[Source extract]
::::

Thursday, October 5, 2006

It Was True Love From the Beginning

27th Sunday in Ordinary Time
October 8, 2006
Reflections on the Readings by Dennis Hankins
Readings: Genesis 2:18-24; Psalm 128:1-6
Hebrews 2:9-11; Mark 10:2-12

Theme:
It Was True Love from the Beginning

I
t is only hardness of heart that keeps us from God’s love for us.

Love is not measured by acquisition. Adam’s exclamation of joy upon seeing Eve is born out of feeling complete and entire and now lacking nothing. This is a mystery and too many fail to plumb its depths.

Included in this wedding ‘made in a garden’ is the picture of the future of humanity. Just as from Adam’s side, created from his rib, came Eve, so from Christ’s side born of blood and water, came the Church. A sense of divine life and order is heard in these words of Adam, "This one, at last, is bone of my bones and flesh of my flesh.” Just as there is to be only one wife for Adam, so Christ shall have only one bride. It is the Church, which Jesus in his incarnation espoused to himself. And as Adam and Eve were not ashamed in each other’s presence, the second Adam is not ashamed to call us his people.

The hardness of heart, which produced the opportunity of divorce, is the same hardness of heart that has given us 40,000 denominations and counting. But from the beginning of creation it was not so. Our separation from one another is not good for us nor good for the life of the world. To allow ourselves to be content with things as they are is not good either. He who consecrates and those who are being consecrated all have one origin. And in His high priestly prayer, Jesus prayed that we would be one as He and His Father are one. What a glorious hope! What a glorious mystery! What blessed contemplation!

::::

[Required tasks]
(a) Answer these from the reflection:
(i) What date does the reflection give for the 27th Sunday in Ordinary Time?
(ii) According to the reflection, from what was Eve created?
(iii) How many denominations does the reflection say hardness of heart has given us?
(b) Translate this sentence from the reflection into Spanish: "Our separation from one another is not good for us nor good for the life of the world."
The records play no part in any task here.

::::

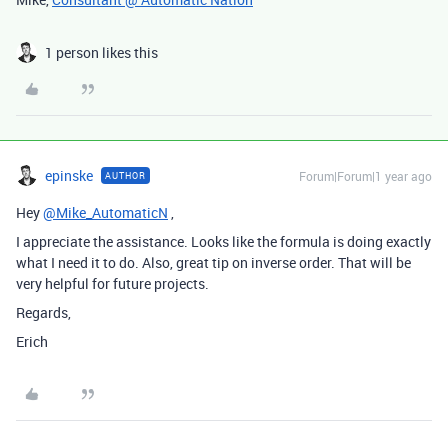
1 person likes this
epinske
Forum|Forum|1 year ago
AUTHOR
Hey
@Mike_AutomaticN
,
I appreciate the assistance. Looks like the formula is doing exactly
what I need it to do. Also, great tip on inverse order. That will be
very helpful for future projects.
Regards,
Erich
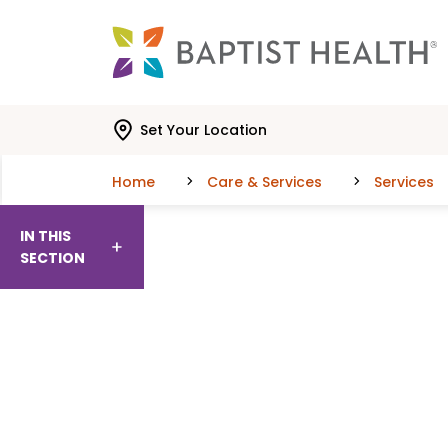
Skip to main content
Skip to navigation
Skip to search
Set Your Location
Home
Care & Services
Services
IN THIS
SECTION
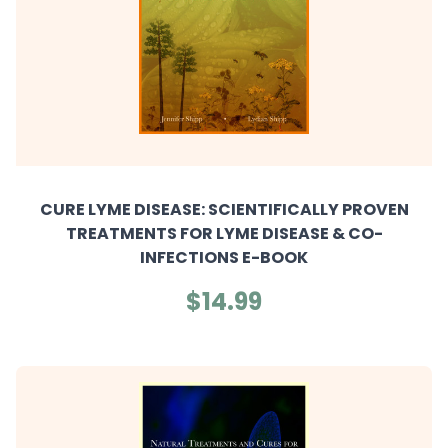
CURE LYME DISEASE: SCIENTIFICALLY PROVEN
TREATMENTS FOR LYME DISEASE & CO-
INFECTIONS E-BOOK
$14.99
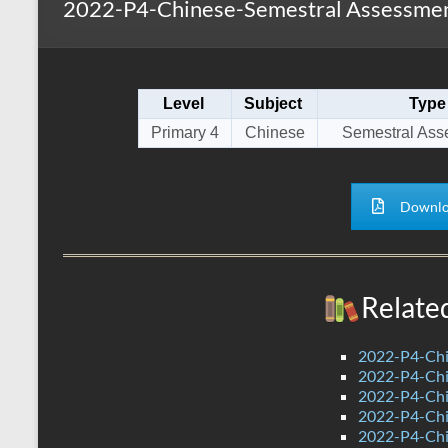
2022-P4-Chinese-Semestral Assessment
s
r
k
A
e
p
Level
Subject
Type
p
Primary 4
Chinese
Semestral Ass
Downlo
Relate
2022-P4-Chi
2022-P4-Chi
2022-P4-Chi
2022-P4-Chi
2022-P4-Chin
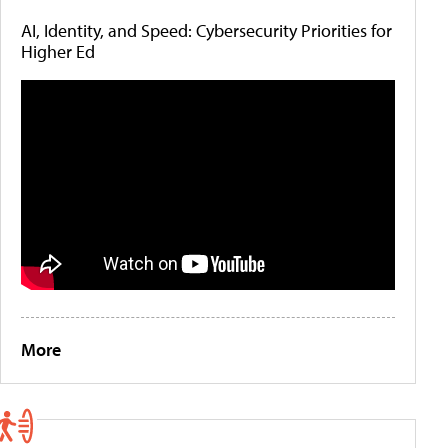
AI, Identity, and Speed: Cybersecurity Priorities for
Higher Ed
More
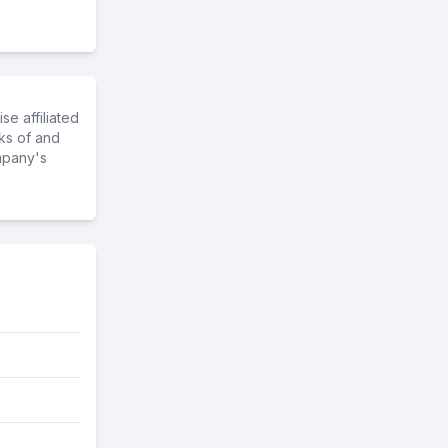
e affiliated
ks of and
mpany's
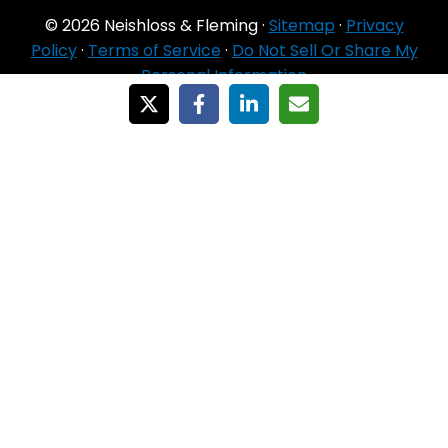
© 2026 Neishloss & Fleming ·
Sitemap
·
Privacy
Policy
·
Terms of Service
·
Do Not Sell Or Share My
Personal Information
For Agent Use
Only
If you do NOT sell for all MA organizations or
PDP sponsors in the service area:
Currently we represent 24 organizations which
offer 6711 products in your area. You can
always contact Medicare.gov, 1‑800‑MEDICARE,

::::

[Exercise responses]
(a)
(i) October 8, 2006
(ii) Adam's rib, from his side
(iii) 40,000 and counting

(b) Nuestra separación unos de otros no es buena para nosotros ni buena para la vida del mundo.